Henry, who served in several DEI roles at Emory, including chair of the Inclusion, Diversity, Equity, and Advancement Committee in the Cancer Biology program, hopes to increase the CU Cancer Center’s visibility in the Denver area, particularly in the Aurora neighborhoods that border the Anschutz campus.
“One of my goals is to bring the community closer together — to host informational health fairs and science fairs in the community and increase the amount of funding available for cancer research focused on promoting health equity,” he says. “A lot of residents in this area have never been on the Anschutz campus unless they were receiving treatment or accompanying a sick patient. If you have this visible beacon of health in your backyard, it should be a place people know about and claim as their own, based on the relationships and bridges that are actively established by those in leadership positions.”
Kano agrees that community outreach is essential for the newly developing DEIA office at the CU Cancer Center. She also points to leadership development and efforts to diversify clinical trials enrollment to better reflect the populations served by the cancer center.
“I see DEIA as a nexus for supporting center-wide efforts to create a diversified workforce that represents our catchment area,” Kano says. “We want to promote ongoing faculty and staff initiatives around DEIA. Our team will focus on leadership development for early career faculty — that’s a way not only to draw people to the University of Colorado, but also to retain and develop the people who are already here.

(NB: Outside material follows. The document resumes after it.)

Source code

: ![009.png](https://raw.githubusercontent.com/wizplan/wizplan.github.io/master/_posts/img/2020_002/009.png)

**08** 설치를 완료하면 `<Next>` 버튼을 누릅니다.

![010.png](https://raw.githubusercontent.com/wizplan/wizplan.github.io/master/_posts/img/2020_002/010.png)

“We are excited to collaborate on projects to increase enrollment of diverse patients into clinical trials and encourage faculty and staff training and ongoing pipeline efforts with the cancer center’s DEI Committee, Office of Community Outreach and Engagement, and Office of Cancer Research Training and Education Coordination,” she adds. “Together, we can ensure the CU Cancer Center is a strong, supportive environment for diverse faculty and staff, and a welcoming haven for the unique patients we serve.”